To make this plot, I use the following code
1) Gather the data
df_grp <- df %>%
gather(key = condition, value = Y_N, -SR_hlt) %>%
group_by(condition, Y_N, SR_hlt) %>%
summarise(count = n()) %>%
mutate(freq = round(count/sum(count) * 100, digits = 1))
2) Plot this data
df_plot <- df_grp %>%
filter(Y_N == 1) %>%
ggplot(aes(x = reorder(condition, -freq), y = freq, fill = factor(SR_hlt)), width=0.5) +
geom_bar(stat="identity", position = position_dodge(0.9))
df_plot
The x = reorder(condition, -freq) should be the thing which orders the bars, but I don't think this is working in this case, because the freq values are dependent on the value of a third variable, SR_hlt. Is it possible to order the bars by the value of freq when the value of SR_hlt == 1?
This can be accomplished using the handy package forcats, specifically fct_reorder2
df_plot <- df_grp %>%
filter(Y_N == 1) %>%
ggplot(aes(x = fct_reorder2(condition, SR_hlt, -freq),
y = freq, fill = factor(SR_hlt)), width=0.5) +
geom_bar(stat="identity", position = position_dodge(0.9))
df_plot
This is setting condition as a factor, and since SR_hlt == 1 is of interest, we arrange from low to high for SR_hlt, followed by -freq, or from high to low for freq.

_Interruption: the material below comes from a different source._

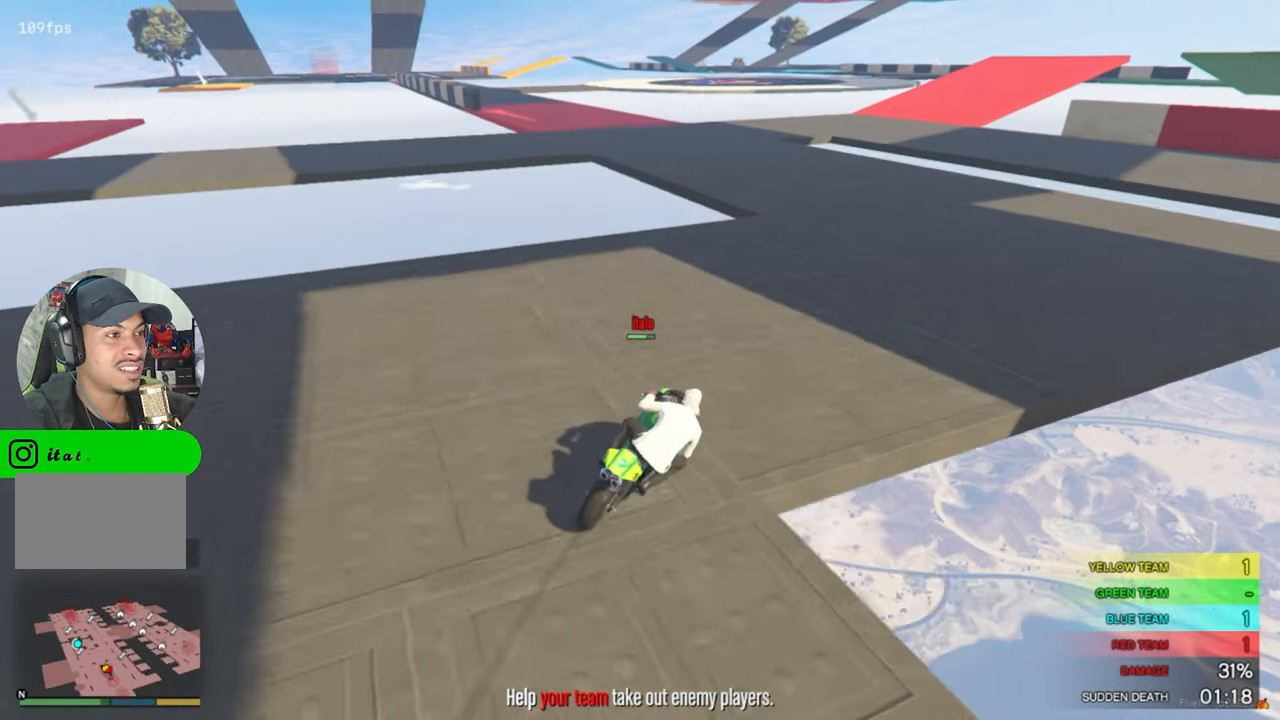
{"keys": ["a", "w"], "mouse": [], "mouse_move": "left", "events": [[17, "d", "up"], [200, "a", "down"]]}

Alternatively, you can set the factor before the ggplot call using standard dplyr only:
df_plot <- df_grp %>%
ungroup() %>%
filter(Y_N == 1) %>%
arrange(SR_hlt, desc(freq)) %>%
mutate(condition = factor(condition, unique(condition))) %>%
ggplot(aes(x = condition, y = freq, fill = factor(SR_hlt)), width=0.5) +
geom_bar(stat="identity", position = position_dodge(0.9))
df_plot
In the above, I use arrange to sort the dataframe for highest freq for SR_hlt. Next, I use mutate to take advantage of the sorted dataframe by factoring condition in the order of appearance.